- **PROVIDED ENTRIES**:

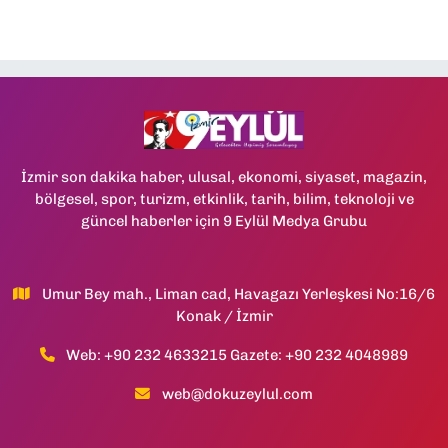
İzmir son dakika haber, ulusal, ekonomi, siyaset, magazin,
bölgesel, spor, turizm, etkinlik, tarih, bilim, teknoloji ve
güncel haberler için 9 Eylül Medya Grubu
Umur Bey mah., Liman cad, Havagazı Yerleşkesi No:16/6
Konak / İzmir
Web: +90 232 4633215 Gazete: +90 232 4048989
web@dokuzeylul.com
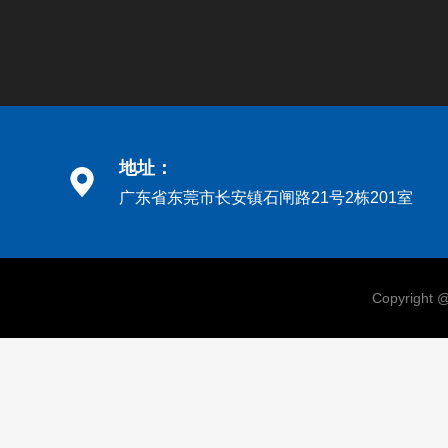
地址：
广东省东莞市长安镇石闸路21号2栋201室
Copyri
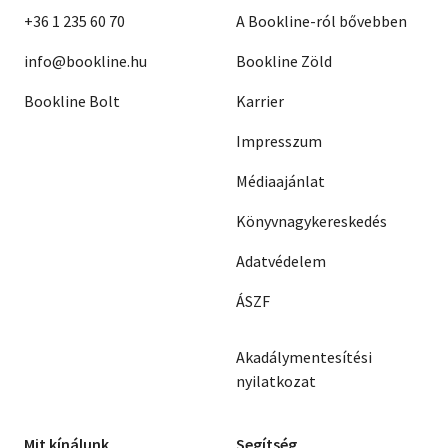
+36 1 235 60 70
A Bookline-ról bővebben
info@bookline.hu
Bookline Zöld
Bookline Bolt
Karrier
Impresszum
Médiaajánlat
Könyvnagykereskedés
Adatvédelem
ÁSZF
Akadálymentesítési
nyilatkozat
Mit kínálunk
Segítség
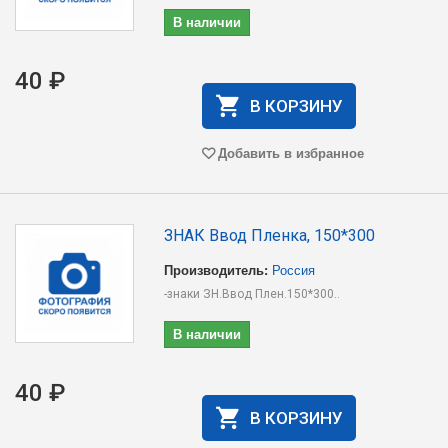
В наличии
40 ₽
В КОРЗИНУ
Добавить в избранное
ЗНАК Ввод Пленка, 150*300
Производитель:
Россия
-знаки ЗН.Ввод Плен.150*300..
В наличии
40 ₽
В КОРЗИНУ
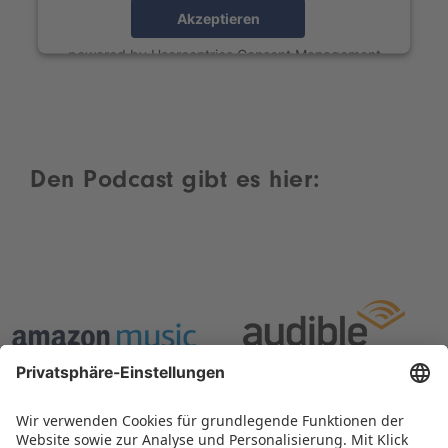
Akzeptieren
powered by
Usercentrics Consent Management
Platform
Den Podcast gibt es hier:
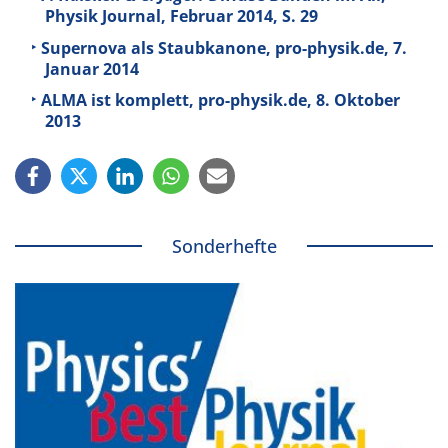
Physik Journal, Februar 2014, S. 29
Supernova als Staubkanone, pro-physik.de, 7.
Januar 2014
ALMA ist komplett, pro-physik.de, 8. Oktober
2013
Sonderhefte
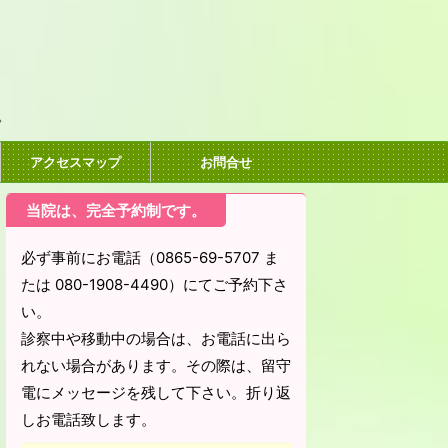
。
アクセスマップ
お問合せ
当院は、完全予約制です。
必ず事前にお電話（0865-69-5707 ま
たは 080-1908-4490）にてご予約下さ
い。
診察中や移動中の場合は、お電話に出ら
れない場合があります。その際は、留守
電にメッセージを残して下さい。折り返
しお電話致します。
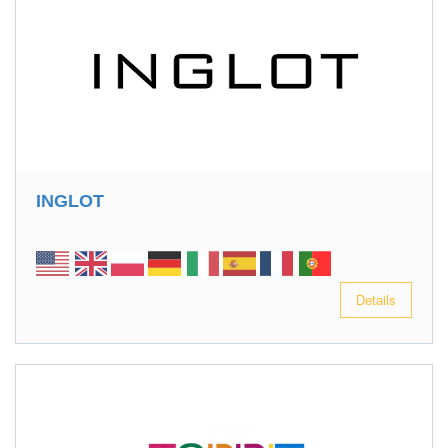
INGLOT
Details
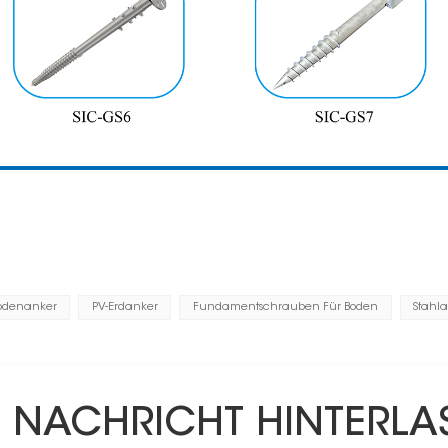
Bodenanker
PV-Erdanker
Fundamentschrauben Für Boden
Stahl
E NACHRICHT HINTERLA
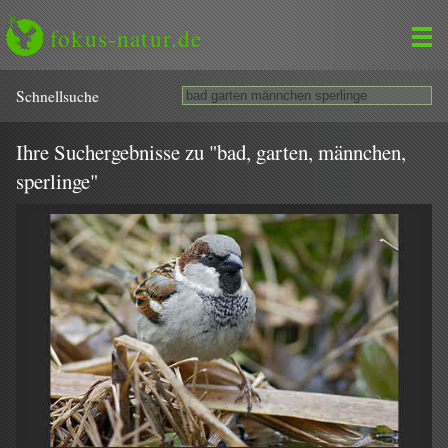
fokus-natur.de
Schnell­suche
Ihre Suchergebnisse zu "bad, garten, männchen,
sperlinge"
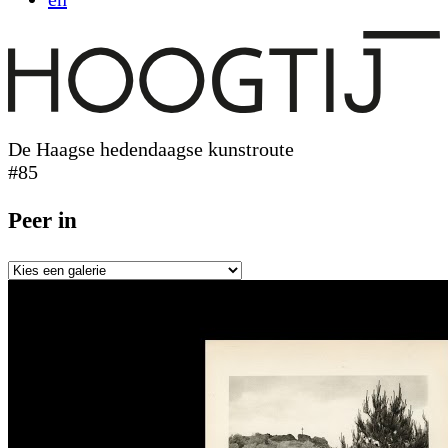
De Haagse hedendaagse kunstroute
#85
Peer in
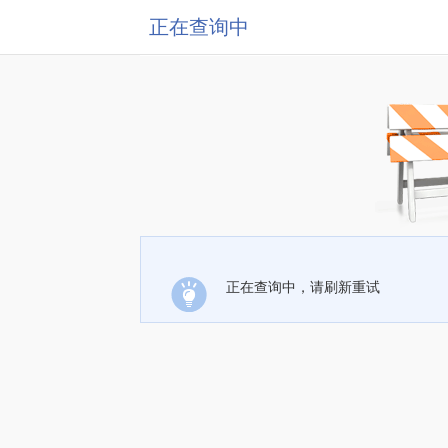
正在查询中
正在查询中，请刷新重试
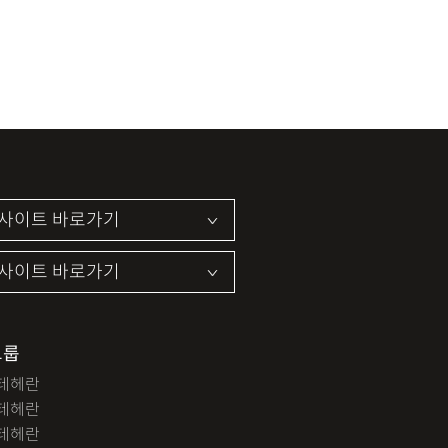
그룹
테헤란
테헤란
테헤란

- **WHAT YOU SHOULD DO**: Copy out the text of the rows exactly, starting at the beginning of the rows and stopping after the line that contains "Den Podcast gibt". Include that last line, and leave out the pictures.

- **EXPECTED ANSWER**:
İzmir son dakika haber, ulusal, ekonomi, siyaset, magazin,
bölgesel, spor, turizm, etkinlik, tarih, bilim, teknoloji ve
güncel haberler için 9 Eylül Medya Grubu
Umur Bey mah., Liman cad, Havagazı Yerleşkesi No:16/6
Konak / İzmir
Web: +90 232 4633215 Gazete: +90 232 4048989
web@dokuzeylul.com
地址：
广东省东莞市长安镇石闸路21号2栋201室
Copyri
+36 1 235 60 70
A Bookline-ról bővebben
info@bookline.hu
Bookline Zöld
Bookline Bolt
Karrier
Impresszum
Médiaajánlat
Könyvnagykereskedés
Adatvédelem
ÁSZF
Akadálymentesítési
nyilatkozat
Mit kínálunk
Segítség
В наличии
40 ₽
В КОРЗИНУ
Добавить в избранное
ЗНАК Ввод Пленка, 150*300
Производитель:
Россия
-знаки ЗН.Ввод Плен.150*300..
В наличии
40 ₽
В КОРЗИНУ
Akzeptieren
powered by
Usercentrics Consent Management
Platform
Den Podcast gibt es hier:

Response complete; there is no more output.